By Julia DiGiacomo
#MeToo movement founder Tarana Burke shared her vision for the global phenomenon of solidarity with survivors of sexual harassment and assault Tuesday evening in the IMU.
Burke has been devoted to civil-rights activism and social-justice work for more than 25 years. She is the senior director of Girls for Gender Equity in Brooklyn, New York, and works to support survivors of sexual abuse. She was also featured in a group of “silence breakers” as one of Time’s 2017 people of the year.
Burke shared the moments that first inspired her to work to help survivors of sexual violence heal. While working at a youth leadership camp, a young camper revealed to Burke her story of sexual violence. At the time, Burke found it difficult to tell the young girl that sexual assault had affected her as well.
“The one thing I couldn’t focus on and I couldn’t tell her was that this had happened to me, too,” Burke said. “As soon as she walked away, I realized that was all I needed to say.”
Burke said the movement was born inside of her in that moment.
Contrary to popular belief, the #MeToo movement did not begin in 2017. Burke first coined the phrase in 2006 to support young women of color who survived sexual abuse. She founded Just Be Inc. specifically to assist young women of color.
“Me too really was born out of taking a step back and trying to think about what I needed at this age,” Burke said. “What could someone have said to me at 14 or 12 or 9 that would have changed the trajectory of my life?”
The national conversation on sexual violence picked up wide-scale momentum in October 2017 after numerous powerful men, including movie mogul Harvey Weinstein, were accused of sexual abuse and harassment — the #MeToo campaign became rampant across social media.

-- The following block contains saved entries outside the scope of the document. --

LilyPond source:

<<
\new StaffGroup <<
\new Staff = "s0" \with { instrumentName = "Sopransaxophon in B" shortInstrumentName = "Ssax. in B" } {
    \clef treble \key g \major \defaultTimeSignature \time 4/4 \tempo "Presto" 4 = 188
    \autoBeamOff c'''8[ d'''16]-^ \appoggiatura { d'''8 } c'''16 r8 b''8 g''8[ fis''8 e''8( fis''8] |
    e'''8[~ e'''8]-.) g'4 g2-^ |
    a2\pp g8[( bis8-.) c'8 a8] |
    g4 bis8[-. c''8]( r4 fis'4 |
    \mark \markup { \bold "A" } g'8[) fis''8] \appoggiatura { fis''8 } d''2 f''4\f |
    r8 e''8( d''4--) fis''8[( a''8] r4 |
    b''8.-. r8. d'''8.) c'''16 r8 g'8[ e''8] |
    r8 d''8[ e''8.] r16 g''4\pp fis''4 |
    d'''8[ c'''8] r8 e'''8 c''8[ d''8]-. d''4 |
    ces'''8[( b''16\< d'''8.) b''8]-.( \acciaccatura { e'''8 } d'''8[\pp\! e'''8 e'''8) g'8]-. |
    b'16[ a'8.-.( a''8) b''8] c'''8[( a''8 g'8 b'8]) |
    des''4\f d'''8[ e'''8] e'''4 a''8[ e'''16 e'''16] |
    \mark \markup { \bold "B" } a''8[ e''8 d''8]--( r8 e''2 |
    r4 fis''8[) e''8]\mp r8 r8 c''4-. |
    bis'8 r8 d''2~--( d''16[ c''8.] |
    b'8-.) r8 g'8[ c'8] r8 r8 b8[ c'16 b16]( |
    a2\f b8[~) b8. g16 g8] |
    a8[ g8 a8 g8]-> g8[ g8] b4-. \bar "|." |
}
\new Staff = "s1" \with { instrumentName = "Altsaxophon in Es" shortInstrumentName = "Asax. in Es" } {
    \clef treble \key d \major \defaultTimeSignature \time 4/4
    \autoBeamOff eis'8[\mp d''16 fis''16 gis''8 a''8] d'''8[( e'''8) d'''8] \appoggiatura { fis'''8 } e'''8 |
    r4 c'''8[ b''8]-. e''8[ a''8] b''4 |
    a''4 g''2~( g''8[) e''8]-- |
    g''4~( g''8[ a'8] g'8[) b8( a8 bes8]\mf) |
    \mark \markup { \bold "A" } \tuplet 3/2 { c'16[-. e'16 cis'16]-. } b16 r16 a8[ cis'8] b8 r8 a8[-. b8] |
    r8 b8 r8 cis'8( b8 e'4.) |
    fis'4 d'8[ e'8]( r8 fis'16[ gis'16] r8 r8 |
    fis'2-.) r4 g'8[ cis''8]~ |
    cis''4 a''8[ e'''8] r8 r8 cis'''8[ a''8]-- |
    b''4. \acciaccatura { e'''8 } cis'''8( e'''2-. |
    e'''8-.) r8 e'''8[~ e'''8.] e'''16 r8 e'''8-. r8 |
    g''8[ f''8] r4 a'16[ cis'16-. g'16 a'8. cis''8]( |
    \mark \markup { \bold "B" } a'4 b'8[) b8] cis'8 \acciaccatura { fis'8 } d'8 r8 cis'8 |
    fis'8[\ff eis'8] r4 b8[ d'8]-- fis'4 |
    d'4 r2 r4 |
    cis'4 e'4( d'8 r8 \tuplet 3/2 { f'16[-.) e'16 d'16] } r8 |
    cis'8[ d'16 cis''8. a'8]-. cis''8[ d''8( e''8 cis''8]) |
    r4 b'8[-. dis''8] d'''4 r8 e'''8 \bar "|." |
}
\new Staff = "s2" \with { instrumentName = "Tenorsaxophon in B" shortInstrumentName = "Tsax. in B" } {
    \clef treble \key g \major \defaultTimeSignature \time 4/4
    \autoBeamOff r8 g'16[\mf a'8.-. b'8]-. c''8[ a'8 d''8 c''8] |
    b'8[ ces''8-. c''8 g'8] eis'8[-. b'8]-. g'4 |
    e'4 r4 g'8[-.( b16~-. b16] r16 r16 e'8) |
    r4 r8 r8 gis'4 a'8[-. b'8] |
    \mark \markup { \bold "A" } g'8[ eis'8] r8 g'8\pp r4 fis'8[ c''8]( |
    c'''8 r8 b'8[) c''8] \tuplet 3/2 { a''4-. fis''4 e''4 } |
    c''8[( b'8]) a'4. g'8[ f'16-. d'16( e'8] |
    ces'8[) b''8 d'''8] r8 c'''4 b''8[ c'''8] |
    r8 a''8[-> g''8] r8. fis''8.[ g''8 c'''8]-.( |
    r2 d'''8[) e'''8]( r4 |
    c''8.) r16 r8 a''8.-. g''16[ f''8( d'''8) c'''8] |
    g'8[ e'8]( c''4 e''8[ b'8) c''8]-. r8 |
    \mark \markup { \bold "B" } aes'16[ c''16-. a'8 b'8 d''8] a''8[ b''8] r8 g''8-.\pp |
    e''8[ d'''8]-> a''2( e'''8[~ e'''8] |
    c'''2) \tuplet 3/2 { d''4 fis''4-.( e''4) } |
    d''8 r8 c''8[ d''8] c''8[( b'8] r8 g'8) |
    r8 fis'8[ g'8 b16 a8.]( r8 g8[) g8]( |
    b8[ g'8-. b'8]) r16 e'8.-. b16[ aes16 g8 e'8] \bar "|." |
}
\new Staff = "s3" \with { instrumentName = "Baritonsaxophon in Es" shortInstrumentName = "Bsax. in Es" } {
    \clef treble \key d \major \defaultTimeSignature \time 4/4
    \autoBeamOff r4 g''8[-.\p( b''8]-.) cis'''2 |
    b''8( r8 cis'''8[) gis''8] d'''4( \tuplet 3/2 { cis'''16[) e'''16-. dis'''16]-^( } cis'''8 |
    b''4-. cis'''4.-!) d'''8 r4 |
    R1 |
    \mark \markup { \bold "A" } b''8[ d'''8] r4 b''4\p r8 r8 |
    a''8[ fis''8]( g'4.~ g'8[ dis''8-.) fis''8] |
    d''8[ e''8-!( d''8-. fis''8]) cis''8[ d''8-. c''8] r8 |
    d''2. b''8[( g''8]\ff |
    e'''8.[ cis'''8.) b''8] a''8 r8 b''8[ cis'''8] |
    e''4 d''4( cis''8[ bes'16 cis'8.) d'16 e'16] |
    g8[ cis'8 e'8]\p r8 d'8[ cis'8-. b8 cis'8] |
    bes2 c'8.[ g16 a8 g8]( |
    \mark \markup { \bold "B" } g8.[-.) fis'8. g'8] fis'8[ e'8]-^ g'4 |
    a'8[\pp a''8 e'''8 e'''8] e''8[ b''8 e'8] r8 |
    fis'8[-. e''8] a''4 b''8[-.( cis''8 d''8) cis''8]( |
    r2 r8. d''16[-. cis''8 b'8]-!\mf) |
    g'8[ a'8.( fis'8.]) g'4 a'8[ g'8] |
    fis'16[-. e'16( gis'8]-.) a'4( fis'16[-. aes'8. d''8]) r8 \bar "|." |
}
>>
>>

Burke said 12 million people shared the hashtag in the first 24 hours.
Burke emphasized, however, that this was not a movement centered on taking down powerful men.
“This is a movement for survivors. This is a movement about making sure survivors have the resources they need to craft their own healing journey,” Burke said. “It’s about making sure that the most marginalized amongst the survivors have the resources that they need first. It’s about harnessing the power that we have as survivors.”
Burke’s lecture was hosted and coordinated by the University Lecture Committee and sponsored by the UI Interfraternity Council.
“Our committee is always looking to address the big issues facing not only our community but the country as a whole,” Lecture Committee member Caleb Bell said. “We want to be able to bring [the conversation on sexual assault] to Iowa City.”
Lecture Committee member and UI student Jamie Porter said sexual assault is an issue that affects everyone.
“The UI, like many college campuses across the nation, has been affected by sexual assault and violence, [it] impacts everyone,” Porter said. “But like we have seen this past year, there are people who are wholly dedicated to ending sexual assault and violence.”